Be careful to the learnt formulas...

Assume $\theta=tan^{-1}1+tan^{-1}2+tan^{-1}3$

Taking $tan$ both sides,

$tan\theta=\dfrac{1+2+3-(1×2×3)}{1-(1×2+2×3+3×1)}=0$

So we can say that $\theta=n\pi$

Now we will use estimations to find out the integer n.

We know

• $tan^{-1}1=\frac{\pi}{4},$
• $\frac{\pi}{2}>tan^{-1}2>\frac{\pi}{4}$
• $\frac{\pi}{2}>tan^{-1}3>\frac{\pi}{4}$

Now we can estimate $\theta$ as $\frac{\pi}{4}+\frac{\pi}{2}+\frac{\pi}{2}=\frac{5\pi}{4}>\theta>\frac{\pi}{4}+\frac{\pi}{4}+\frac{\pi}{4}=\frac{3\pi}{4}$

So possible value of n can be $1$ only, proving $\theta=\pi$

See the image below; The formula is IMPORTANT:

See the Three Square Problem .

$\tan^{-1} 1 + \tan^{-1} 2 + \tan^{-1} 3 = \frac{3 \pi}{2} - (\alpha + \beta + \gamma) = \boxed{\pi}$

(Angles $\alpha, \beta, \gamma$ are defined in the video.)

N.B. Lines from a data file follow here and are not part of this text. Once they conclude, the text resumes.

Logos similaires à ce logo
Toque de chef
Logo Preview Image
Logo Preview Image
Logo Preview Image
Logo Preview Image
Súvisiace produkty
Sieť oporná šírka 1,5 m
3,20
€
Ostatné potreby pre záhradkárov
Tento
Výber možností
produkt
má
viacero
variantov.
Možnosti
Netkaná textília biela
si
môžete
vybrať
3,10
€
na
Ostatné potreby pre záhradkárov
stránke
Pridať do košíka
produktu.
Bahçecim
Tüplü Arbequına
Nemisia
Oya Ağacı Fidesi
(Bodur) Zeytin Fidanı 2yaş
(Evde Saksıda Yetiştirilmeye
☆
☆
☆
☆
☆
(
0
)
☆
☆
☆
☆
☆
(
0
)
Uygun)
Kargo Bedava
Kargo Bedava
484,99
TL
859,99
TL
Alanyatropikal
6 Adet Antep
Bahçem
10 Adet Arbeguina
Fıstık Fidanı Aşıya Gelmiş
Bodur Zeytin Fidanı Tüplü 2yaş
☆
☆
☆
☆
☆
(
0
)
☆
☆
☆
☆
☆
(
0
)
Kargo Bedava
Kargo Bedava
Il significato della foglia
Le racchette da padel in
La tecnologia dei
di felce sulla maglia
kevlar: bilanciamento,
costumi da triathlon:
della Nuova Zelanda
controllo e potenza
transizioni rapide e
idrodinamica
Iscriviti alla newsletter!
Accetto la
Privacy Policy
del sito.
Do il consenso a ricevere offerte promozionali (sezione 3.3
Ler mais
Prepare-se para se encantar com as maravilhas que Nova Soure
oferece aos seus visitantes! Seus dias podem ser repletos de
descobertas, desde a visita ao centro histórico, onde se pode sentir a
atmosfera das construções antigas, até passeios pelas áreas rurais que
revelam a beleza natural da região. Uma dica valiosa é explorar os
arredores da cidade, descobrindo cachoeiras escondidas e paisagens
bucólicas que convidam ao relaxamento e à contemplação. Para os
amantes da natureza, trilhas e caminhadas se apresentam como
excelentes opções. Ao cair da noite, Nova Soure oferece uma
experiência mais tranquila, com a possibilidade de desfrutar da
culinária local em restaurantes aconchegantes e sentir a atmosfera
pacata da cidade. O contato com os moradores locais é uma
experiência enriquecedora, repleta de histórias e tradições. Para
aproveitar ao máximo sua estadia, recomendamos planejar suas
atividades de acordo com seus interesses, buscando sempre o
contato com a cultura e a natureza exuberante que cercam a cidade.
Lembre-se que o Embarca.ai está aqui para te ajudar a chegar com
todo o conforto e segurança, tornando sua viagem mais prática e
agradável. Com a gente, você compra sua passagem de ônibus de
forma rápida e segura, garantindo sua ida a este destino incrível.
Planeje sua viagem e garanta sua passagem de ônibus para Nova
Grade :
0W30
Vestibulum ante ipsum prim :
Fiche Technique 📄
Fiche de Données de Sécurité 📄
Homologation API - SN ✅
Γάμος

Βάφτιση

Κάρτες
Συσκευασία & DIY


tan^-1(1) + tan^-1(2) + tan^-1(3) = pi/4 + tan^-1(2) + tan^-1(3) \Rightarrow pi/4 + pi + tan^-1(\frac {2+3}{1-2 3}) because [tan^-1(A) + tan^-1(B) =pi + tan^-1(\frac {A+B}{1 - A B)}] when A*B > 1 \Rightarrow pi/4 + pi + tan^-1(-1) \Rightarrow pi/4 + pi + (-pi/4) \Rightarrow pi/4 + pi - pi/4 \Rightarrow pi.